▸ EXERCISE OBJECTIVE:
Type out the whole listing again exactly, pictures omitted.
___ SUPPLIED MATERIAL
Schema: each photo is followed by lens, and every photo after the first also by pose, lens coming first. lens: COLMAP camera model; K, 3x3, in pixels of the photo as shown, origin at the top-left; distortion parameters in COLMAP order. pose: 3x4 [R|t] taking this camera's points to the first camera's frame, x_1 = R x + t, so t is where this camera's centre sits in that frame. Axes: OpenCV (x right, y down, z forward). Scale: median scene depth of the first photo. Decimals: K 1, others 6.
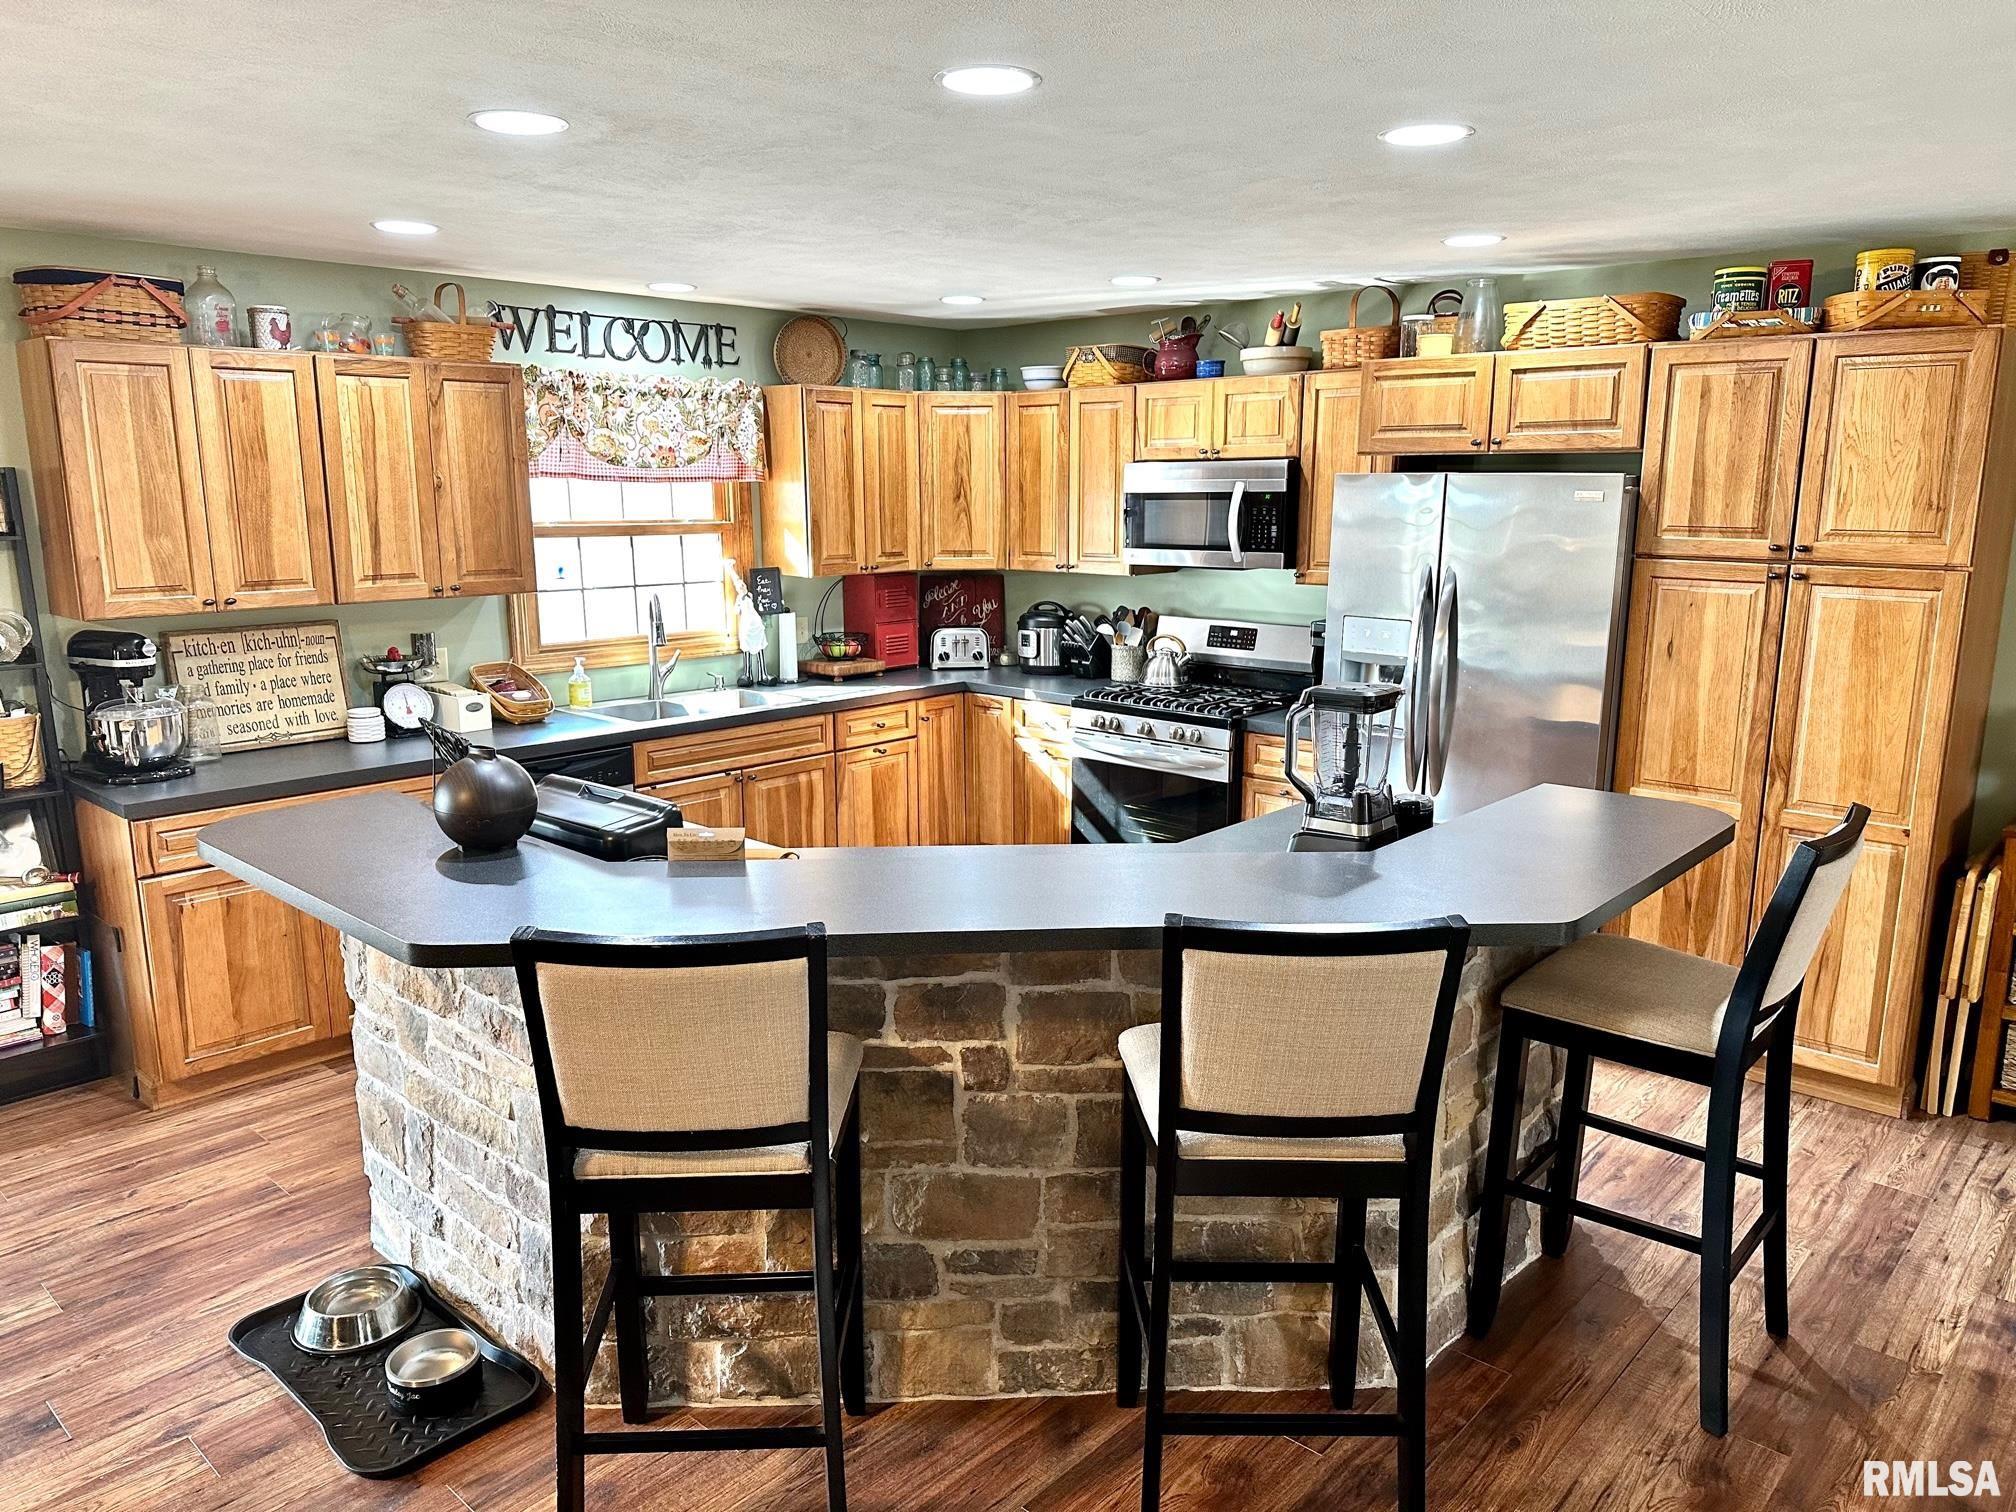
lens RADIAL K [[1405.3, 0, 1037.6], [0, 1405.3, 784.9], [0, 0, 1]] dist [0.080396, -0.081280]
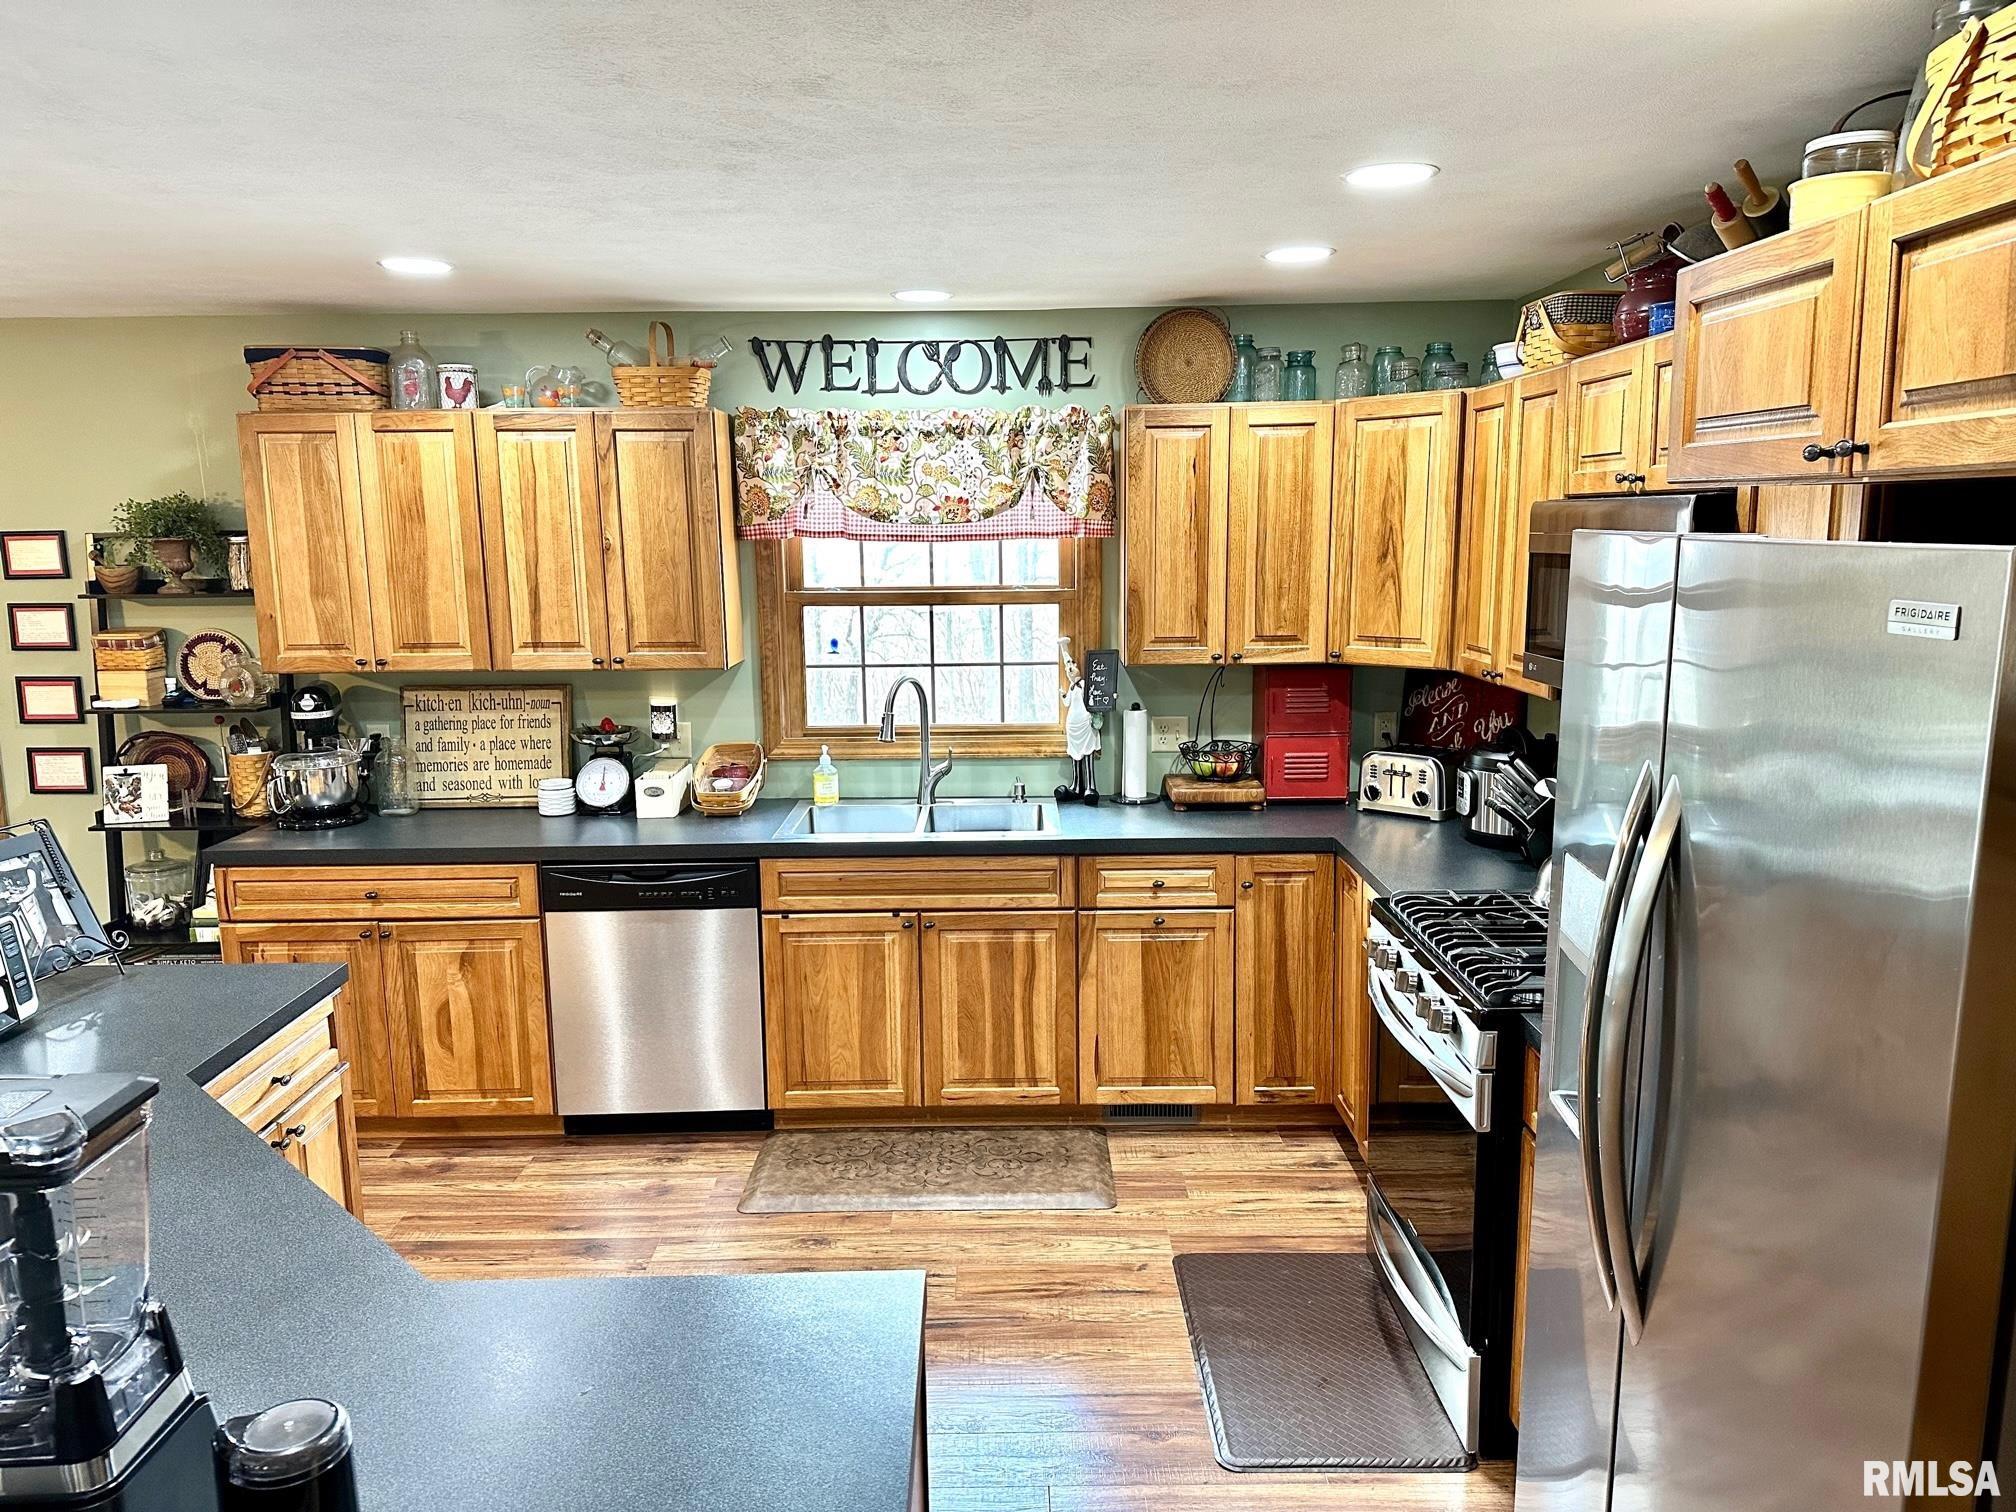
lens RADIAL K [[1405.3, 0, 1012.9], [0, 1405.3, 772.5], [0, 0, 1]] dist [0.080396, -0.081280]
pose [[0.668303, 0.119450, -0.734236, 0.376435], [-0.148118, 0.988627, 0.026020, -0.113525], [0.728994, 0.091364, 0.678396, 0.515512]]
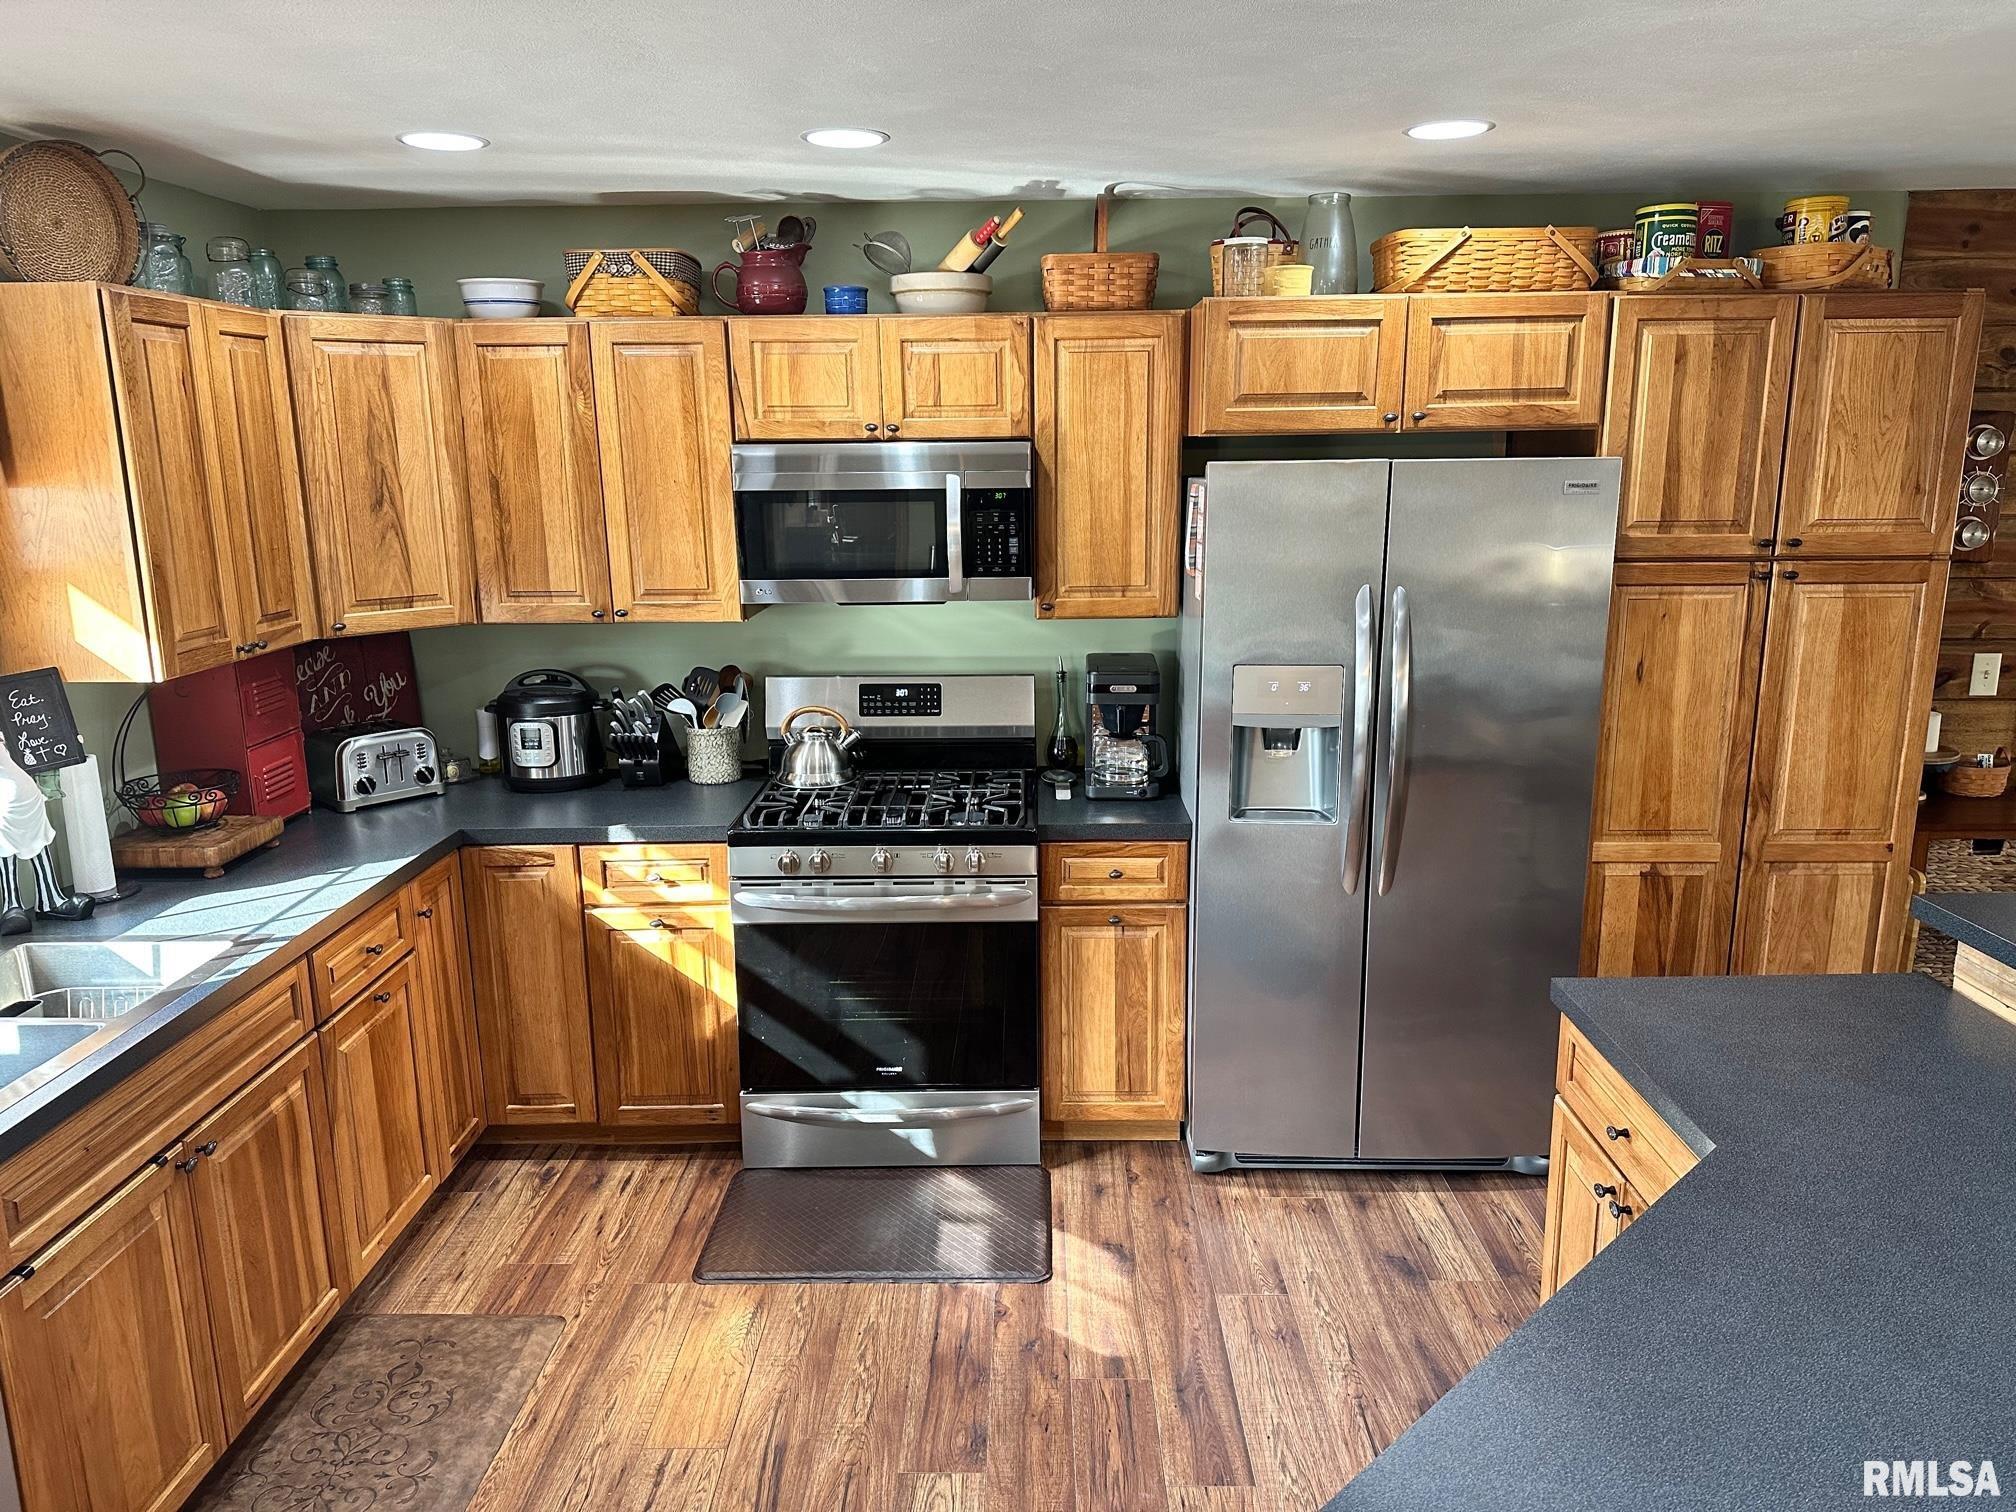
______
▸ TASK RESULT:
Schema: each photo is followed by lens, and every photo after the first also by pose, lens coming first. lens: COLMAP camera model; K, 3x3, in pixels of the photo as shown, origin at the top-left; distortion parameters in COLMAP order. pose: 3x4 [R|t] taking this camera's points to the first camera's frame, x_1 = R x + t, so t is where this camera's centre sits in that frame. Axes: OpenCV (x right, y down, z forward). Scale: median scene depth of the first photo. Decimals: K 1, others 6.
lens RADIAL K [[1405.3, 0, 1037.6], [0, 1405.3, 784.9], [0, 0, 1]] dist [0.080396, -0.081280]
lens RADIAL K [[1405.3, 0, 1012.9], [0, 1405.3, 772.5], [0, 0, 1]] dist [0.080396, -0.081280]
pose [[0.668303, 0.119450, -0.734236, 0.376435], [-0.148118, 0.988627, 0.026020, -0.113525], [0.728994, 0.091364, 0.678396, 0.515512]]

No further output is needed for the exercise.